(Data entries)
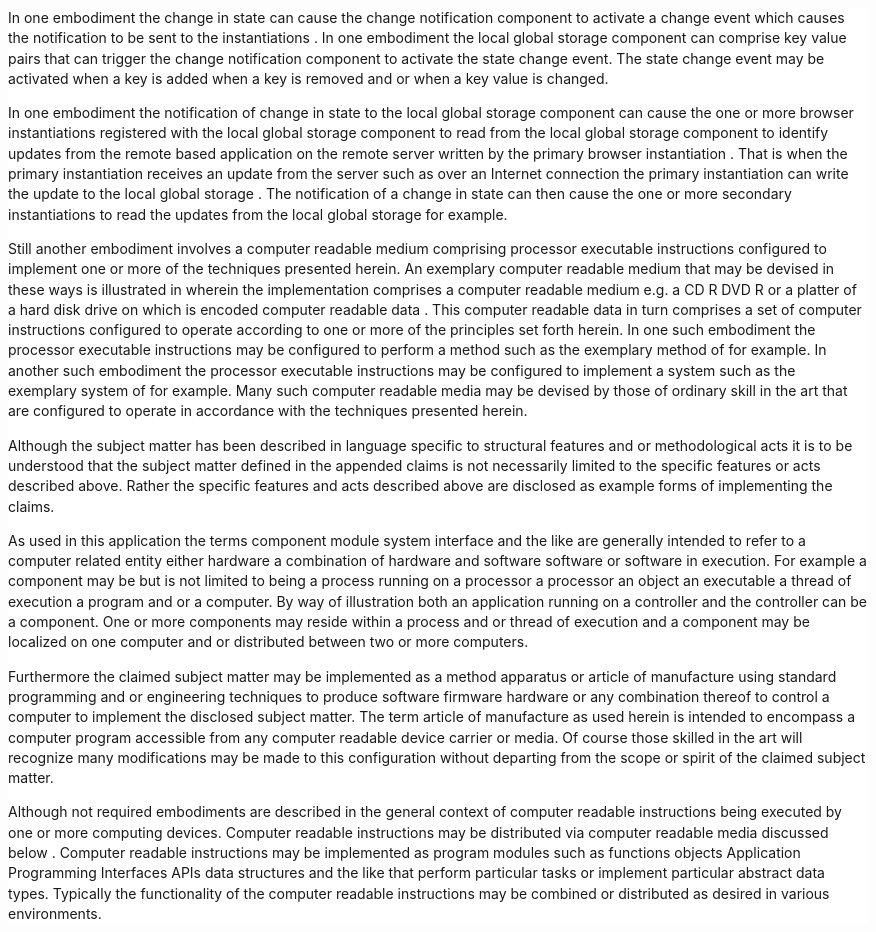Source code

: In one embodiment the change in state can cause the change notification component to activate a change event which causes the notification to be sent to the instantiations . In one embodiment the local global storage component can comprise key value pairs that can trigger the change notification component to activate the state change event. The state change event may be activated when a key is added when a key is removed and or when a key value is changed.

In one embodiment the notification of change in state to the local global storage component can cause the one or more browser instantiations registered with the local global storage component to read from the local global storage component to identify updates from the remote based application on the remote server written by the primary browser instantiation . That is when the primary instantiation receives an update from the server such as over an Internet connection the primary instantiation can write the update to the local global storage . The notification of a change in state can then cause the one or more secondary instantiations to read the updates from the local global storage for example.

Still another embodiment involves a computer readable medium comprising processor executable instructions configured to implement one or more of the techniques presented herein. An exemplary computer readable medium that may be devised in these ways is illustrated in wherein the implementation comprises a computer readable medium e.g. a CD R DVD R or a platter of a hard disk drive on which is encoded computer readable data . This computer readable data in turn comprises a set of computer instructions configured to operate according to one or more of the principles set forth herein. In one such embodiment the processor executable instructions may be configured to perform a method such as the exemplary method of for example. In another such embodiment the processor executable instructions may be configured to implement a system such as the exemplary system of for example. Many such computer readable media may be devised by those of ordinary skill in the art that are configured to operate in accordance with the techniques presented herein.

Although the subject matter has been described in language specific to structural features and or methodological acts it is to be understood that the subject matter defined in the appended claims is not necessarily limited to the specific features or acts described above. Rather the specific features and acts described above are disclosed as example forms of implementing the claims.

As used in this application the terms component module system interface and the like are generally intended to refer to a computer related entity either hardware a combination of hardware and software software or software in execution. For example a component may be but is not limited to being a process running on a processor a processor an object an executable a thread of execution a program and or a computer. By way of illustration both an application running on a controller and the controller can be a component. One or more components may reside within a process and or thread of execution and a component may be localized on one computer and or distributed between two or more computers.

Furthermore the claimed subject matter may be implemented as a method apparatus or article of manufacture using standard programming and or engineering techniques to produce software firmware hardware or any combination thereof to control a computer to implement the disclosed subject matter. The term article of manufacture as used herein is intended to encompass a computer program accessible from any computer readable device carrier or media. Of course those skilled in the art will recognize many modifications may be made to this configuration without departing from the scope or spirit of the claimed subject matter.

Although not required embodiments are described in the general context of computer readable instructions being executed by one or more computing devices. Computer readable instructions may be distributed via computer readable media discussed below . Computer readable instructions may be implemented as program modules such as functions objects Application Programming Interfaces APIs data structures and the like that perform particular tasks or implement particular abstract data types. Typically the functionality of the computer readable instructions may be combined or distributed as desired in various environments.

→ INSTRUCTIONS FOR THE TASK:
Please output every line of the entries above as a JSON list of strings, one string per line, skipping blank lines and leaving out the pictures.

→ ANSWER TO THE EXERCISE:
[
  "Source code",
  ": In one embodiment the change in state can cause the change notification component to activate a change event which causes the notification to be sent to the instantiations . In one embodiment the local global storage component can comprise key value pairs that can trigger the change notification component to activate the state change event. The state change event may be activated when a key is added when a key is removed and or when a key value is changed.",
  "In one embodiment the notification of change in state to the local global storage component can cause the one or more browser instantiations registered with the local global storage component to read from the local global storage component to identify updates from the remote based application on the remote server written by the primary browser instantiation . That is when the primary instantiation receives an update from the server such as over an Internet connection the primary instantiation can write the update to the local global storage . The notification of a change in state can then cause the one or more secondary instantiations to read the updates from the local global storage for example.",
  "Still another embodiment involves a computer readable medium comprising processor executable instructions configured to implement one or more of the techniques presented herein. An exemplary computer readable medium that may be devised in these ways is illustrated in wherein the implementation comprises a computer readable medium e.g. a CD R DVD R or a platter of a hard disk drive on which is encoded computer readable data . This computer readable data in turn comprises a set of computer instructions configured to operate according to one or more of the principles set forth herein. In one such embodiment the processor executable instructions may be configured to perform a method such as the exemplary method of for example. In another such embodiment the processor executable instructions may be configured to implement a system such as the exemplary system of for example. Many such computer readable media may be devised by those of ordinary skill in the art that are configured to operate in accordance with the techniques presented herein.",
  "Although the subject matter has been described in language specific to structural features and or methodological acts it is to be understood that the subject matter defined in the appended claims is not necessarily limited to the specific features or acts described above. Rather the specific features and acts described above are disclosed as example forms of implementing the claims.",
  "As used in this application the terms component module system interface and the like are generally intended to refer to a computer related entity either hardware a combination of hardware and software software or software in execution. For example a component may be but is not limited to being a process running on a processor a processor an object an executable a thread of execution a program and or a computer. By way of illustration both an application running on a controller and the controller can be a component. One or more components may reside within a process and or thread of execution and a component may be localized on one computer and or distributed between two or more computers.",
  "Furthermore the claimed subject matter may be implemented as a method apparatus or article of manufacture using standard programming and or engineering techniques to produce software firmware hardware or any combination thereof to control a computer to implement the disclosed subject matter. The term article of manufacture as used herein is intended to encompass a computer program accessible from any computer readable device carrier or media. Of course those skilled in the art will recognize many modifications may be made to this configuration without departing from the scope or spirit of the claimed subject matter.",
  "Although not required embodiments are described in the general context of computer readable instructions being executed by one or more computing devices. Computer readable instructions may be distributed via computer readable media discussed below . Computer readable instructions may be implemented as program modules such as functions objects Application Programming Interfaces APIs data structures and the like that perform particular tasks or implement particular abstract data types. Typically the functionality of the computer readable instructions may be combined or distributed as desired in various environments."
]